The Army National Guard's (ARNG) training strategy prescribes the use of a platform-independent, low-cost, PC-based appended trainer to support the Guard's Armor and Infantry forces to train individual, crew and platoon gunnery at the Armory location. The National Guard is accomplishing this by upgrading the current Abrams-Full-crew Interactive Simulation Trainer (A-FIST) with PC-based image generation and developing the Full-crew Interactive Simulation Trainer-Bradley (FIST-B). The identical Instructor/Operator (I/O) console and open architecture allows training support for both combat vehicles at a fraction of the traditional procurement costs. The combination of these training devices has been renamed the Appended Conduct of Fire Trainer or A-COFT.
Application of open architecture technology allows the ARNG to provide increased gunnery training opportunities for individuals, crews and platoons, producing increased unit readiness at a fraction of the time and funding of conventional training methods (list some of these). A common hardware and software baseline to these and other gunnery systems provides the added advantage of reduced lifecycle costs and "welded" upgrades with Army-approved trainers, such as COFT.
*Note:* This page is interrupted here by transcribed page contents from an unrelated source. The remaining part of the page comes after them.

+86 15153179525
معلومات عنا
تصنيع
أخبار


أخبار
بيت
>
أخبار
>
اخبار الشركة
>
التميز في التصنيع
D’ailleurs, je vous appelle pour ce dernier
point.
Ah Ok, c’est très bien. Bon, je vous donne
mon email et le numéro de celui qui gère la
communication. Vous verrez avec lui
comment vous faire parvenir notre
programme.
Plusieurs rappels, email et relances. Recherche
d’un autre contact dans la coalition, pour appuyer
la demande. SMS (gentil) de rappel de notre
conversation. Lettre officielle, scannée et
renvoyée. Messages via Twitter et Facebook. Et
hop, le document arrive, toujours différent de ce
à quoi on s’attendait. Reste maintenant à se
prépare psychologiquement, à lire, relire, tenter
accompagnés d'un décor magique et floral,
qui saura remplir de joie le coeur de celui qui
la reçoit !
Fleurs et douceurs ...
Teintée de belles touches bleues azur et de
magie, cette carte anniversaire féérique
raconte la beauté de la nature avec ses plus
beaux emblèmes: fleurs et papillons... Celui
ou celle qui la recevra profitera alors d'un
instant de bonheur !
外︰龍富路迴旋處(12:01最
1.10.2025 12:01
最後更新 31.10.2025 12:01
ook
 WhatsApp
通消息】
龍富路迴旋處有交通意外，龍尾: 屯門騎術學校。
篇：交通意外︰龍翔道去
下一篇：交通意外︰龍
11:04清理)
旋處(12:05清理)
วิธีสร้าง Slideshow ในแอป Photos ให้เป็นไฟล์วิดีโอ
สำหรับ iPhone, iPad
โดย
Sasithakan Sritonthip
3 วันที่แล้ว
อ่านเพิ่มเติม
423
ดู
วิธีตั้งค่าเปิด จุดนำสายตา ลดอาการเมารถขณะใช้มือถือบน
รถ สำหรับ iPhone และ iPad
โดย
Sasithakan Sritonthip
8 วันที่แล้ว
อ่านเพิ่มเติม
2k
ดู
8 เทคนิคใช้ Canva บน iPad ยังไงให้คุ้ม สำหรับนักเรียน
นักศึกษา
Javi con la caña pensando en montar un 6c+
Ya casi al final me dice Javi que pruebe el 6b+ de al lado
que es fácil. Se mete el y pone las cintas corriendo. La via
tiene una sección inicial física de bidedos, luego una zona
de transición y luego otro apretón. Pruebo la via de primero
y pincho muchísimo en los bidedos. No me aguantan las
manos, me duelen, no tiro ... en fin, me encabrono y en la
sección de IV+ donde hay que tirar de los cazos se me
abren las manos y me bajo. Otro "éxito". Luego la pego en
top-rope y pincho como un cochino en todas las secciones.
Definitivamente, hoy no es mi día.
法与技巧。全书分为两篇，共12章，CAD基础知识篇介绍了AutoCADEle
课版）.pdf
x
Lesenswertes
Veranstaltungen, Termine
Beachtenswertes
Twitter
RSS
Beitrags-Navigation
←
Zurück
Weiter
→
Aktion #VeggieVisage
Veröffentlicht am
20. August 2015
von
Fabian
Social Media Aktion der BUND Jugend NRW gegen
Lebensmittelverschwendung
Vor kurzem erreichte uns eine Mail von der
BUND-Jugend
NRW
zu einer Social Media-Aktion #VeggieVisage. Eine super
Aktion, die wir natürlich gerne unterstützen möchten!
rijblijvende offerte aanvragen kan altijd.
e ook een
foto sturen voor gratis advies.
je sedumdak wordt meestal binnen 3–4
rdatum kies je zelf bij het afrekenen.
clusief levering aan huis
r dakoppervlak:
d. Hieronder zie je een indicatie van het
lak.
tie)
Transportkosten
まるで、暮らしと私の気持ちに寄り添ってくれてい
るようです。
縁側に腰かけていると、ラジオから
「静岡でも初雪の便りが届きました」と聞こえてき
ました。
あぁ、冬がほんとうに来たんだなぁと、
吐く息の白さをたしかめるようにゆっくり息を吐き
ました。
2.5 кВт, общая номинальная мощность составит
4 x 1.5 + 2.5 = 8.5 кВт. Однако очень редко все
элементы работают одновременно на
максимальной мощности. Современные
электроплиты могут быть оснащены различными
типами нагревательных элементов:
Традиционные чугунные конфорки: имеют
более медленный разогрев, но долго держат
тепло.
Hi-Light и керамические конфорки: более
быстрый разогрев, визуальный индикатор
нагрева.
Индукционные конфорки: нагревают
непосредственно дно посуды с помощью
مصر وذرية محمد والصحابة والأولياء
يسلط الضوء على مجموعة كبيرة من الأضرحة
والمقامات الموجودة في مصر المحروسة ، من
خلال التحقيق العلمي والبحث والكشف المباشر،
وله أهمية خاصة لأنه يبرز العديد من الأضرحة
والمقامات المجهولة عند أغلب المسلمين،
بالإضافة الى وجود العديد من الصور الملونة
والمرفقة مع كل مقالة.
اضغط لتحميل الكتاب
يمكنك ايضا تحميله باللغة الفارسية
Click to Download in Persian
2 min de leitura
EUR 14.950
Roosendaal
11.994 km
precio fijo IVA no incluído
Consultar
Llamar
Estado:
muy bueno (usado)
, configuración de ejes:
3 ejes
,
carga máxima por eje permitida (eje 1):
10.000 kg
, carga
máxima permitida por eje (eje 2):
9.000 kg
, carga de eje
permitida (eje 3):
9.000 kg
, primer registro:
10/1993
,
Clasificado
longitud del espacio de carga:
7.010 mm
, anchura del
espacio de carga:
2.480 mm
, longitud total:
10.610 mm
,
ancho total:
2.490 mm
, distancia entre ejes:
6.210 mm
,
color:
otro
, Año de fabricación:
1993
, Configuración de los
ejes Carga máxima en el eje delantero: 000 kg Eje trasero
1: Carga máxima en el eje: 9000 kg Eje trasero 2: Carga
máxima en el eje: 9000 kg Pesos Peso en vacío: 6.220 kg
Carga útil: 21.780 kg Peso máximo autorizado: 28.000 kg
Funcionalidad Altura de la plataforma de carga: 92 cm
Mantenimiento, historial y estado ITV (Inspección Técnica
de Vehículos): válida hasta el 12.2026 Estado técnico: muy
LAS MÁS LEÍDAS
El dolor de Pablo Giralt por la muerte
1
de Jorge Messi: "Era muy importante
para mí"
The development of the A-COFT program has lead to the reuse of traditional gunnery training matrices while moving away from a hardware-dependent system. The emergence of PC-based technology may provide the groundwork for the utilization of SIMNET to meet the maneuver training requirements of the ARNG. Networked with the A-COFT, the PC-based trainers will provide increased training opportunities at an Armory location, overcoming the distance and time constraints of ARNG training.